Both sides have five business days to file objections to the election, the NLRB said. If there are none, the election will be certified, and VW and the union must “begin bargaining in good faith.”
President Joe Biden, who backed the UAW and won its endorsement, said the union’s win follows major union gains across the country including actors, port workers, Teamsters members, writers and health care workers.
Twice in recent years, workers at the Chattanooga plant have rejected union membership in plantwide votes. Most recently, they handed the UAW a narrow defeat in 2019 as federal prosecutors were breaking up a bribery-and-embezzlement scandal at the union.
But this time, they voted convincingly for the UAW, which is operating under new leadership directly elected by members for the first time and basking in a successful confrontation with Detroit’s major automakers.
The union’s new president, Shawn Fain, was elected on a platform of cleaning up after the scandal and turning more confrontational with automakers. An emboldened Fain, backed by Biden, led the union in a series of strikes last fall against Detroit’s automakers that resulted in lucrative new contracts.
Next up for a union vote are workers at Mercedes factories near Tuscaloosa, Alabama, who will vote on UAW representation in May.
Fain said he was not surprised by the size of the union’s win Friday after the two previous losses.
“This gives workers everywhere else the indication that it’s OK,” Fain said. “All we’ve heard for years is we can’t win here, you can’t do this in the South, and you can.”

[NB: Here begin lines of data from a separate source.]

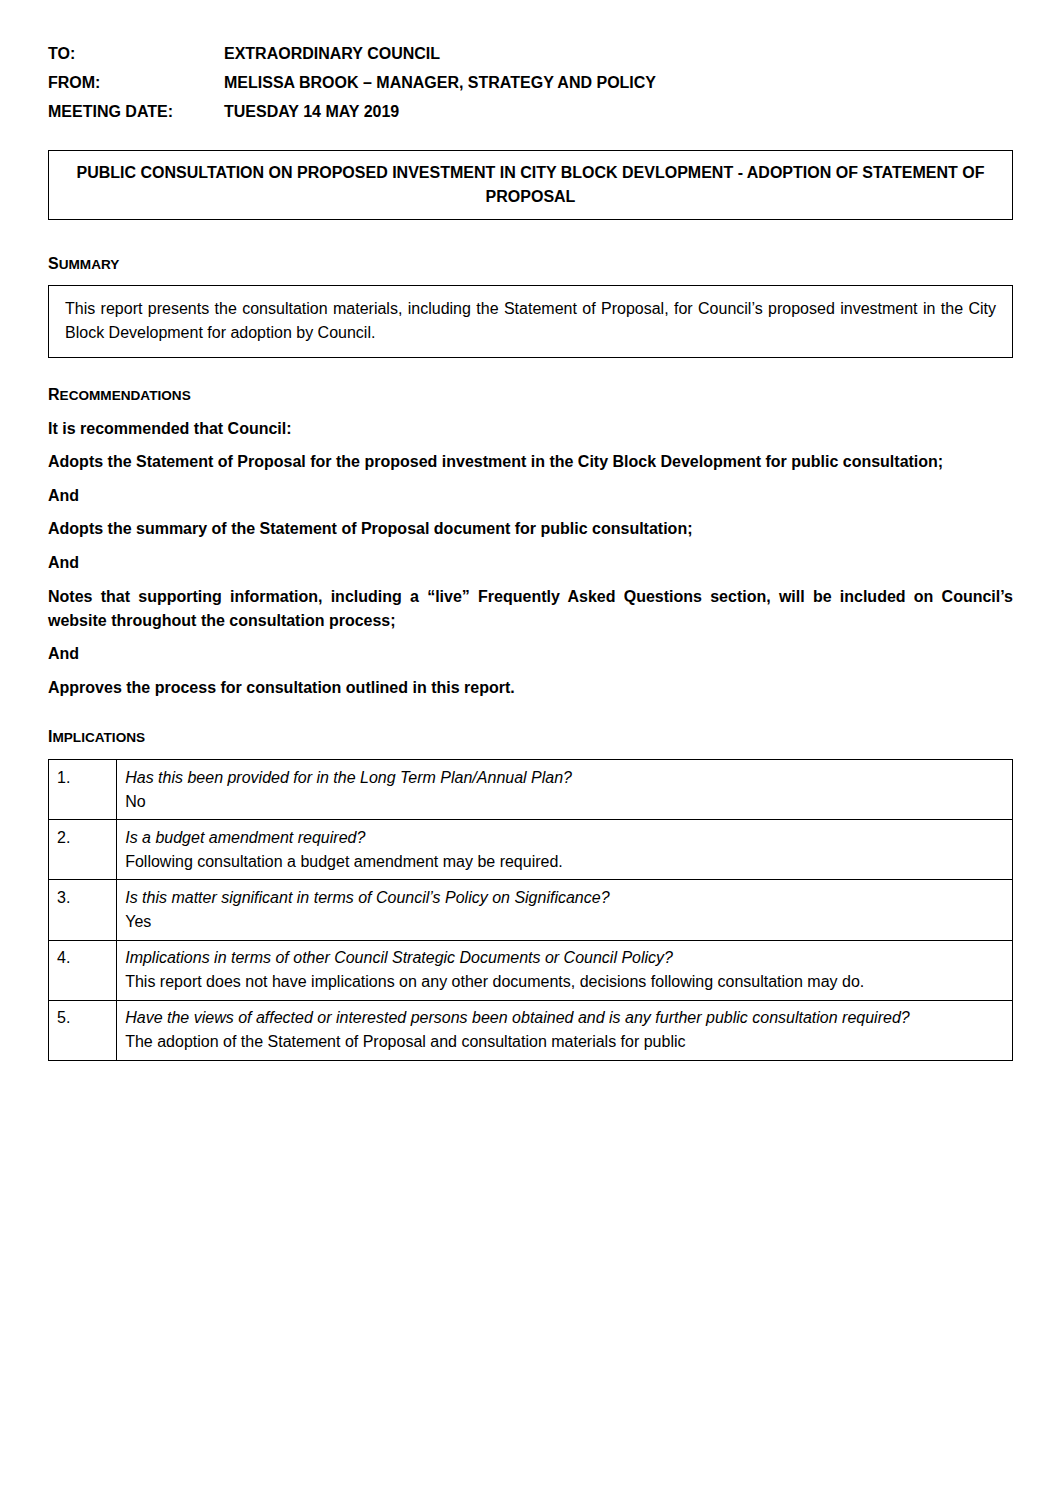| TO: | EXTRAORDINARY COUNCIL |
| FROM: | MELISSA BROOK – MANAGER, STRATEGY AND POLICY |
| MEETING DATE: | TUESDAY 14 MAY 2019 |
PUBLIC CONSULTATION ON PROPOSED INVESTMENT IN CITY BLOCK DEVLOPMENT - ADOPTION OF STATEMENT OF PROPOSAL
SUMMARY
This report presents the consultation materials, including the Statement of Proposal, for Council’s proposed investment in the City Block Development for adoption by Council.
RECOMMENDATIONS
It is recommended that Council:
Adopts the Statement of Proposal for the proposed investment in the City Block Development for public consultation;
And
Adopts the summary of the Statement of Proposal document for public consultation;
And
Notes that supporting information, including a “live” Frequently Asked Questions section, will be included on Council’s website throughout the consultation process;
And
Approves the process for consultation outlined in this report.
IMPLICATIONS
| 1. | Has this been provided for in the Long Term Plan/Annual Plan? No |
| 2. | Is a budget amendment required? Following consultation a budget amendment may be required. |
| 3. | Is this matter significant in terms of Council’s Policy on Significance? Yes |
| 4. | Implications in terms of other Council Strategic Documents or Council Policy? This report does not have implications on any other documents, decisions following consultation may do. |
| 5. | Have the views of affected or interested persons been obtained and is any further public consultation required? The adoption of the Statement of Proposal and consultation materials for public |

Worker Vicky Holloway of Chattanooga was among dozens of cheering workers celebrating at an electrical workers union hall near the VW plant. She said the overwhelming vote for the union came this time because her colleagues realized they could have better benefits and a voice in the workplace.
“Right now, we have no say,” said Holloway, who has worked at the plant for 13 years. “It’s like our opinions don’t matter.”
In a statement, Volkswagen thanked workers for voting and said 83.5% of the 4,300 production workers cast ballots in the election.
Six Southern governors, including Tennessee’s Bill Lee, warned the workers in a joint statement this week that joining the UAW could cost them their jobs and threaten the region’s economic progress.
But the overwhelming win is a warning to nonunion manufacturers, said Marick Masters, a business professor at Wayne State University in Detroit who studies the union.
“This is going to send a powerful message to all of those companies that the UAW is knocking at the door, and if they want to remain nonunion, they’ve got to step up their game,” Masters said.
Shortly after the Detroit contracts were ratified, Volkswagen and other nonunion companies handed their workers big pay raises.
Last fall, Volkswagen raised production worker pay by 11%, lifting top base wages to $32.40 per hour, or just over $67,000 per year. VW said its pay exceeds the median household income for the Chattanooga area, which was $54,480 last May, according to the U.S. Labor Department.
But under the UAW contracts, top production workers at GM, for instance, now earn $36 an hour, or about $75,000 a year excluding benefits and profit sharing. By the end of the contract in 2028, top-scale GM workers would make over $89,000.